Je reprend la route en direction du coeur du pays. Sortir du plateau. Retrouver les grands axes qui convergent en un centre Nay Pyi Taw. J’ai eu le bonheur d’une journée de descente à vélo sur une pente légère mais suffisante pour être tout à fait agréable. Le bitume fraichement arrosé par une pluie diluvienne matinale. La rencontre de cette eau et de la chaleur du goudron renvoyait un parfum d’orge qui attirait des centaines de papillon jaunes, concentrés sur les zones d’ombre qui retenaient cette moiteur. Ils s’envolent sur mon passage et je fends un nuage de battements d’ailes, un scintillement d’or clair. Plus bas, un camion a fait une sortie de route et se trouve 10 mètres plus bas, le bec dans un ruisseau. Tout le village s’emploie pour en sauver la marchandise. De bras en bras, on dirait une chaine de fourmis acheminant ses grains, les collectant dans un grenier commun.

Absurde.

Avant de découvrir la Birmanie, je m’étais un peu documenté sur cette capitale. 

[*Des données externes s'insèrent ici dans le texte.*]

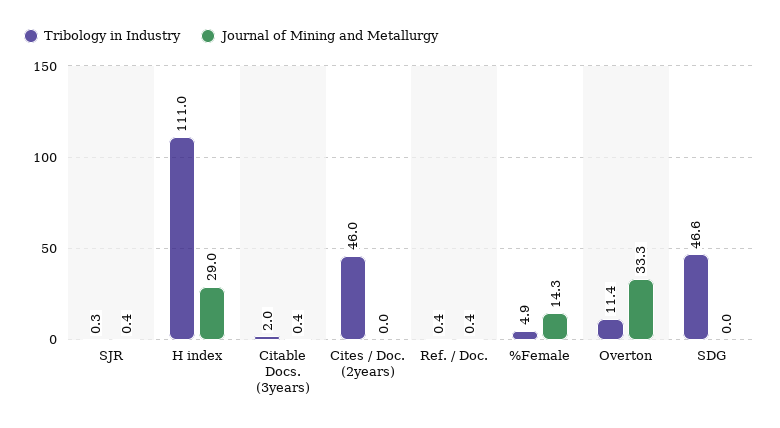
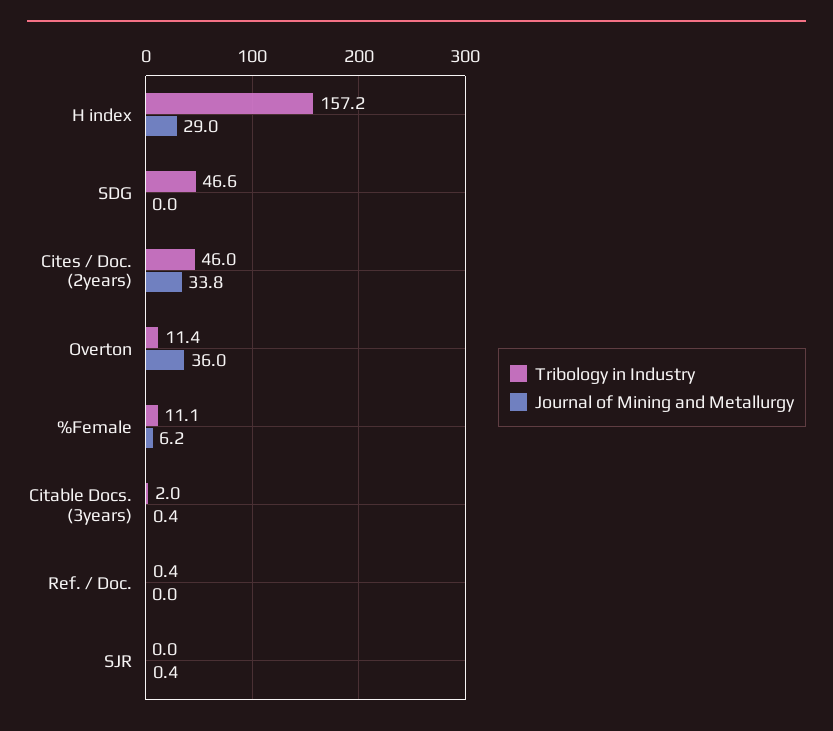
  {
    "Tribology in Industry": {
-     "SJR": 0.3,
+     "SJR": 0,
-     "H index": 111,
+     "H index": 157.2,
      "Citable Docs. (3years)": 2,
      "Cites / Doc. (2years)": 46,
      "Ref. / Doc.": 0.4,
-     "%Female": 4.9,
+     "%Female": 11.1,
      "Overton": 11.4,
      "SDG": 46.6
    },
    "Journal of Mining and Metallurgy": {
      "SJR": 0.4,
      "H index": 29,
      "Citable Docs. (3years)": 0.4,
-     "Cites / Doc. (2years)": 0,
+     "Cites / Doc. (2years)": 33.8,
-     "Ref. / Doc.": 0.4,
+     "Ref. / Doc.": 0,
-     "%Female": 14.3,
+     "%Female": 6.2,
-     "Overton": 33.3,
+     "Overton": 36,
      "SDG": 0
    }
  }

Je sais qu’il y a dans chaque récit une part de mythe, chacun interprète un phénomène en fonction de sa sensibilité, il en accentue certains traits.

Nay Pyi Taw, c’est la toute nouvelle capitale birmane, proclamée par la junte militaire. Construite de toute pièce sur une zone jusqu’alors agricole. C’est sous l’influence d’un « voyant » que le gouvernement en a choisi l’endroit. Peu informé jusque là, le peuple découvre incrédule que Yangon est destitué. Avec ça le déménagement de son gouvernement et l’existence de cette ville nouvelle, moderne et centrale. Chaque période de souveraineté aime assujettir un territoire qui sera le visage de sa posture. En période de dictature, l’appui sur l’architecture et l’urbanisme pour exprimer la langue d’une politique est encore plus limpide. A une échelle moindre, la BNF de Mitterand et le quai Branly sont des copies plus douces de cette procédure.

Cette capitale, récemment née est censée manifester la puissance de la nation et surtout des personnes qui la dirigent.

Alors elle se vautre dans un gigantisme aux mesures aberrantes. Les rues sont composées de 2 fois 7 voies parce que c’est le chiffre fétiche national, elles traversent des champs où paissent placidement des troupeaux de buffles. Parfois, je croise une voiture. En pleine heure de pointe, je m’offre cet unique bonheur de me rabattre de 7 voies à vélo. L’épaisseur de la route est une invitation, l’asphalte se transforme en territoire.

 

Parmi les décisions « farfelues » de la dictature militaire. Il y a eu le changement de sens de conduite. Autrefois on roulait comme les britanniques à gauche. Puis on s’est mis à rouler à droite. Heureusement je n’ai pas assisté au chaos que cette modification radicale à dut provoquer dans un pays où la circulation de l’information est assez mal maitrisée. J’imagine la période où il a fallut inverser tous les panneaux signalétiques du pays, repeindre toutes les routes. Dans certains secteurs, la manoeuvre n’est pas totalement achevée.

Le parc automobile dans sa grande majorité témoigne encore de cette époque et se trouve donc inadapté. Les automobiles ont leurs chauffeurs à droite alors qu’elles roulent à droite, ce qui est très confortable pour nous cyclistes. Ca devient en revanche beaucoup plus inconfortable quand ils prévoient de doubler.

Cette bizarrerie est encore plus manifeste sur les bus qui déversent leurs passagers au milieu de la route au lieu du quai.